**Activity:** Pictures should be left out while the data beneath this task is written out word for word.

**Given data:**
##############################
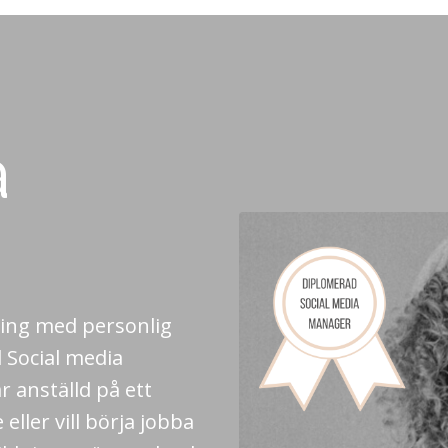
a
ing med personlig
d Social media
r anställd på ett
ller vill börja jobba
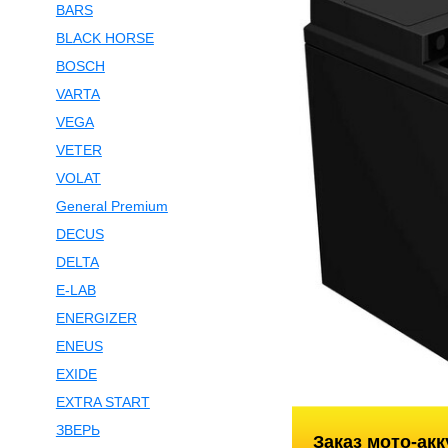
BARS
BLACK HORSE
BOSCH
VARTA
VEGA
VETER
VOLAT
General Premium
DECUS
DELTA
E-LAB
ENERGIZER
ENEUS
EXIDE
EXTRA START
ЗВЕРЬ
Заказ мото-ак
##############################
**Exercise solution:**
a
ing med personlig
d Social media
r anställd på ett
ller vill börja jobba
BARS
BLACK HORSE
BOSCH
VARTA
VEGA
VETER
VOLAT
General Premium
DECUS
DELTA
E-LAB
ENERGIZER
ENEUS
EXIDE
EXTRA START
ЗВЕРЬ
Заказ мото-ак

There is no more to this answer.